The anti-ischaemic action of 3-hydroxy-3-methylglutaryl coenzyme A reductase (HMG-CoA) inhibitors during exercise has not been reported before. In this study, aggressive lipid lowering for four months reduced the incidence of myocardial ischaemia. The effect of statin treatment on endothelial function might in part explain our findings. Endothelial vasomotor dysfunction limits the coronary flow reserve and predisposes to myocardial ischaemia at two points in the atherosclerotic artery: it contributes to epicardial vasoconstriction, and it leads to an increase in the tone of resistance vessels so that myocardial blood flow is unable to meet an increase in metabolic demand.32 Disturbances in coronary endothelial function associated with hypercholesterolaemia may be reversible at both points if adequately treated.

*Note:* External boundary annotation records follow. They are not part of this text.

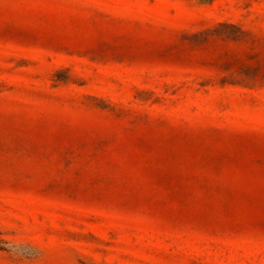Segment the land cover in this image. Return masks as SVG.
<instances>
[{
	"label": "rangeland",
	"instance_id": "1",
	"mask_svg": "<svg viewBox=\"0 0 264 264\" xmlns=\"http://www.w3.org/2000/svg\"><path fill=\"white\" fill-rule=\"evenodd\" d=\"M0 264H264V0H0Z\"/></svg>",
	"mask_w": 264,
	"mask_h": 264
}]
</instances>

This study complements other research indicating that lipid lowering treatment reduces the incidence of myocardial ischaemia and improves endothelial function. Andrews et al,12 using ambulatory ECG monitoring, showed a 65% reduction in myocardial ischaemia during daily life activities after lovastatin treatment in patients with coronary heart disease. Gould et al used positron emission tomography to demonstrate the beneficial effect of lipid lowering on the coronary microcirculation.13 In our study, lipid lowering reduced the incidence of myocardial ischaemia at maximal exercise, an effect that may be mediated by normalisation of coronary endothelial function.

The absence of an ergonovine induced spasm provocation test during coronary angiography and nuclear myocardial scintigraphy are important limitations of this study. Although generally safe, irreversible occlusion may occur with the ergonovine provocation test.


This study was supported in part by research grants from the Fundação E J Zerbini, São Paulo, Brazil.